YOUR INSTRUCTIONS: Write the lines below as a JSON list of strings, one string per line, leaving out blank lines and the pictures.

RECORD EXCERPTS:
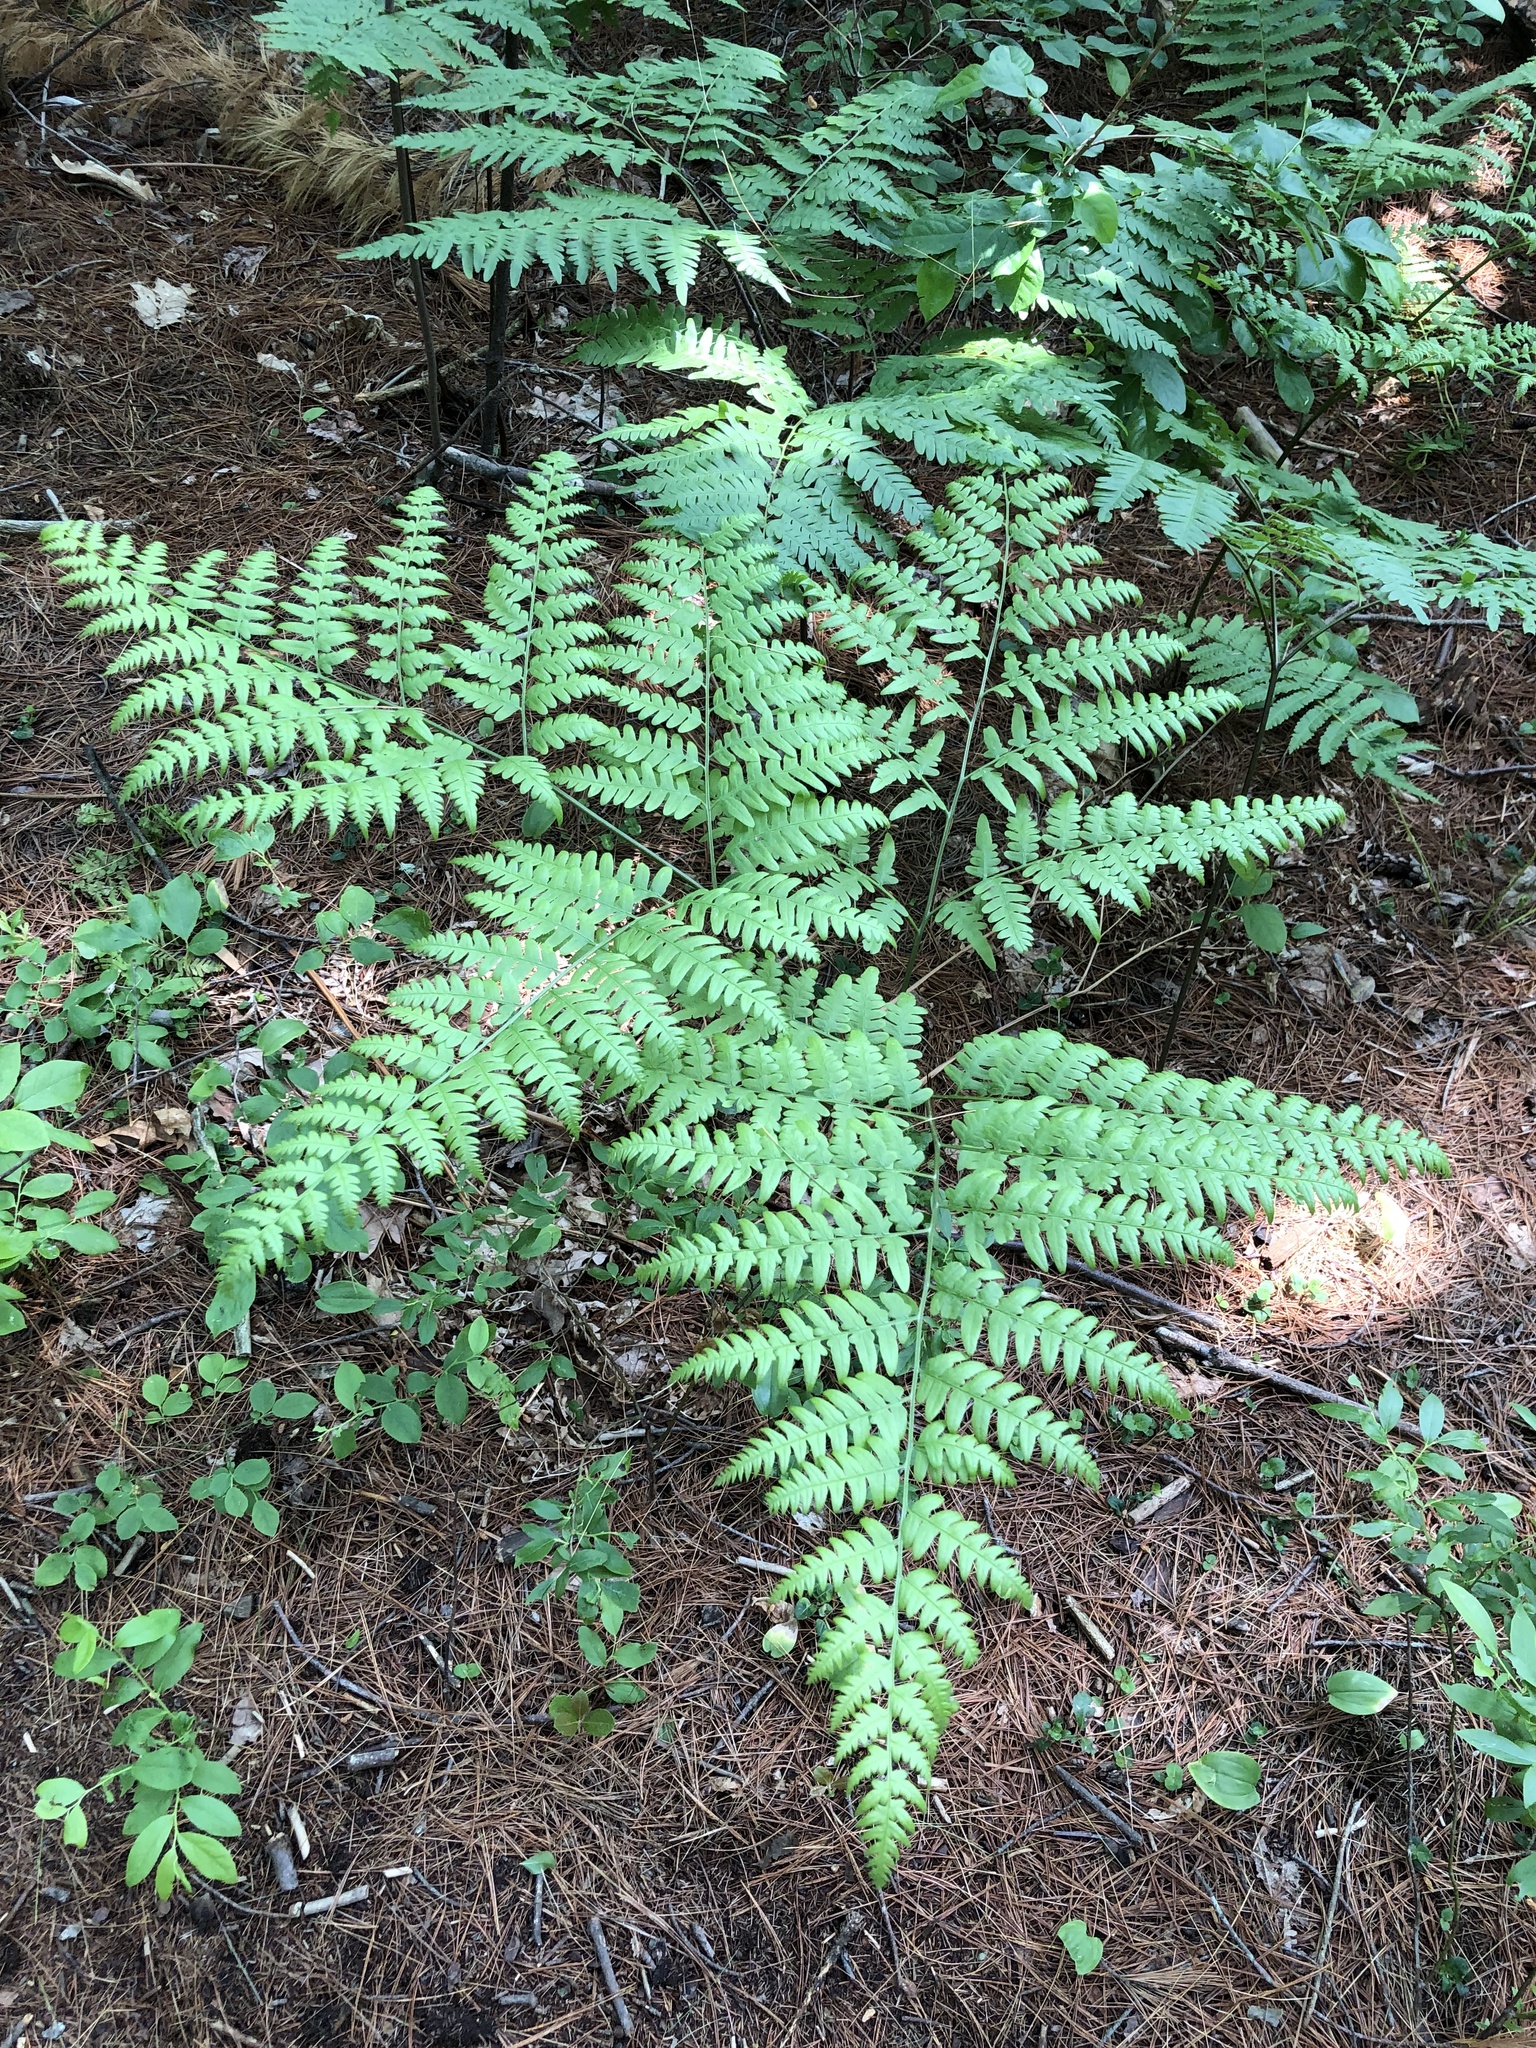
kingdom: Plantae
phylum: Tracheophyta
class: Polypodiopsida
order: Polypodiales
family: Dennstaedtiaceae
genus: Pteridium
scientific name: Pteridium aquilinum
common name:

EXPECTED ANSWER:
[
  "kingdom: Plantae",
  "phylum: Tracheophyta",
  "class: Polypodiopsida",
  "order: Polypodiales",
  "family: Dennstaedtiaceae",
  "genus: Pteridium",
  "scientific name: Pteridium aquilinum",
  "common name:"
]